The first large randomized trial of immuno-modulatory therapy was the IFIGENIA study [27]. In this study immuno-modulatory therapy with prednisone/azathioprine was evaluated alone or in combination with N-acetyl cysteine (NAC). NAC is a precursor to endogenous antioxidant glutathione and it has been postulated that treatment with high doses may repair an oxidant-antioxidant imbalance that propagates the progressive fibrotic reaction in IPF. This study demonstrated that patients with IPF treated with azathioprine/prednisone/N-acetyl cysteine had a slower decline in lung function compared to patients treated with azathioprine/prednisone/placebo [27]. This study led to the design of the IPFnet PANTHER-IPF study comparing placebo to N-acetyl cysteine alone or N-acetyl cysteine combined with azathioprine/prednisone. The triple therapy treatment arm of PANTHER-IPF was terminated early in 2011 secondary to increased risk of death and respiratory related hospitalization compared to placebo [28]. Based on the results of the PANTHER-IPF study immuno-modulatory therapy with azathioprine/prednisone is no longer recommended as therapy for patients with IPF. The PANTHER-IPF study continues with the NAC versus placebo arms and is estimated to be completed in 2013 (NCT00650091).
Interferon-γ is an endogenous cytokine with antifibrotic, antiinfective, antiproliferative and immuno-modulatory effects. In vitro and rodent models have demonstrated dose-dependent inhibition of fibroblast proliferation, collagen-matrix deposition, and collagen synthesis as well as alterations in Th1/Th2 balance in response to IFN-γ [29]. Early human studies demonstrated improved lung function in IPF patients treated with combined prednisolone and IFN-γ-1B [30]. Despite these promising results, a subsequent randomized-controlled trial found no benefit on duration of progression-free survival, pulmonary function or quality of life [31]. A follow-up mortality trial was stopped early due to lack of difference between INF- γ and placebo [32].
Endothelin-1 (ET-1) is a potent vasoconstrictor which has been demonstrated to promote smooth muscle proliferation and fibrosis in pulmonary hypertension. ET-1 has also been shown to have a pro-fibrotic effect in the lungs by promoting collagen production and inhibiting interstitial collagenase production [33]. Endothelin receptor antagonists are used in treatment of pulmonary hypertension and have been shown to reduce collagen production in rat models of bleomycin-induced pulmonary fibrosis [33]. Despite these results, two clinical trials evaluating for therapeutic benefit with bosentan compared to placebo have failed to show improvement in 6-minute walk distance [34] or time to IPF worsening or death [35]. A follow-up trial, ARTEMIS-IPF, failed to show therapeutic benefit on time to worsening of IPF or lung function with ambrisentan compared to placebo. In fact, ambrisentan treated patients had increased respiratory related hospitalizations (G Raghu, et al., abstract in Am J Respir Crit Care Med 2012, 185:A3632).

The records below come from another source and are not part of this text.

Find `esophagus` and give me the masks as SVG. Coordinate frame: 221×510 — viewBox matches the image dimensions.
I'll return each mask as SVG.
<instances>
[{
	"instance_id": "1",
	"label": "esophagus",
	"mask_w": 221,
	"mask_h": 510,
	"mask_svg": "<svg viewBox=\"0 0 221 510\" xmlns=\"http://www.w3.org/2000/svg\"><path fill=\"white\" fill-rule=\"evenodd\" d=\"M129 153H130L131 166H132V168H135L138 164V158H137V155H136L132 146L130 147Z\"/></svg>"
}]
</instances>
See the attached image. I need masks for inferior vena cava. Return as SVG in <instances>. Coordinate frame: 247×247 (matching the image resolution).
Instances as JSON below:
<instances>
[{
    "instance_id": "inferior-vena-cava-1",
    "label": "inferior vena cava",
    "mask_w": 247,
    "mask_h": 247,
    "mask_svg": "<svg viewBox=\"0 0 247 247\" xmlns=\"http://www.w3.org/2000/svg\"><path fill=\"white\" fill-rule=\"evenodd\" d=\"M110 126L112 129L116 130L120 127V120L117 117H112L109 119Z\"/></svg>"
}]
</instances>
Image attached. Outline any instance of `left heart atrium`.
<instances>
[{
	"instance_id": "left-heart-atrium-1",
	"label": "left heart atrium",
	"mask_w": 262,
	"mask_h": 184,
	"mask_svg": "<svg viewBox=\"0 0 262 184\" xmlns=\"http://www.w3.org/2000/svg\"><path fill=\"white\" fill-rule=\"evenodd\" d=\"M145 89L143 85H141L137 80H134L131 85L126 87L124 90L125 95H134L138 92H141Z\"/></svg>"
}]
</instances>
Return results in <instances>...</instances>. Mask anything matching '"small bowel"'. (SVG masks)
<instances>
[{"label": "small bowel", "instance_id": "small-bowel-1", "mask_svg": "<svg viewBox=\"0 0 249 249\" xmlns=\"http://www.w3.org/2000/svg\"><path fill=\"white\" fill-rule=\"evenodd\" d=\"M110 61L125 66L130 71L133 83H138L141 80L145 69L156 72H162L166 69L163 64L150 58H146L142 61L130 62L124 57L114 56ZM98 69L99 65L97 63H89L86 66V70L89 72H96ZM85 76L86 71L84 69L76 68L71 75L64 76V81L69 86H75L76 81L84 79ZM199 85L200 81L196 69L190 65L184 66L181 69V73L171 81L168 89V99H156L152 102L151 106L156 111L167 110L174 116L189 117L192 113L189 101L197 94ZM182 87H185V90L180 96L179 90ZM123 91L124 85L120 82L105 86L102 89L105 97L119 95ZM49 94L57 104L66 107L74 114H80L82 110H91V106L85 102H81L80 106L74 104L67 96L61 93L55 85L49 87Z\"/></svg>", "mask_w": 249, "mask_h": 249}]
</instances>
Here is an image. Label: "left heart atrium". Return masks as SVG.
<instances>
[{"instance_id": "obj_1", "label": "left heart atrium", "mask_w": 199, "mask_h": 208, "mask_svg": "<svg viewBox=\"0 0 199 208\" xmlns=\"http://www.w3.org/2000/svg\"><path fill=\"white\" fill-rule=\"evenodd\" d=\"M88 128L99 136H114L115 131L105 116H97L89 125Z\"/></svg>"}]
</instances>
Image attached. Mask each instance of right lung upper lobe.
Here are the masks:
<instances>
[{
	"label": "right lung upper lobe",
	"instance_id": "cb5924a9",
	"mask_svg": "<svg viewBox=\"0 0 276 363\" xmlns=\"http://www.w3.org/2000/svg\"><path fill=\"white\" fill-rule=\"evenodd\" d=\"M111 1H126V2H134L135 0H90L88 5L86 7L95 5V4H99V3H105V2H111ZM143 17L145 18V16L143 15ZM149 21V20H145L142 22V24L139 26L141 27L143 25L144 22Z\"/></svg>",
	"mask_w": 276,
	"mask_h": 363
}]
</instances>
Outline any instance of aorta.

Etanercept gained interest as a potential therapy for IPF based on its TNF binding properties. TNF-α is an inflammatory and profibrotic cytokine which is expressed at increased levels in animal models of pulmonary fibrosis and humans with IPF [36]. The Etanercept treated group did not demonstrate any improvement in the primary outcomes of change in FVC, DLCO or arterial oxygenation [37].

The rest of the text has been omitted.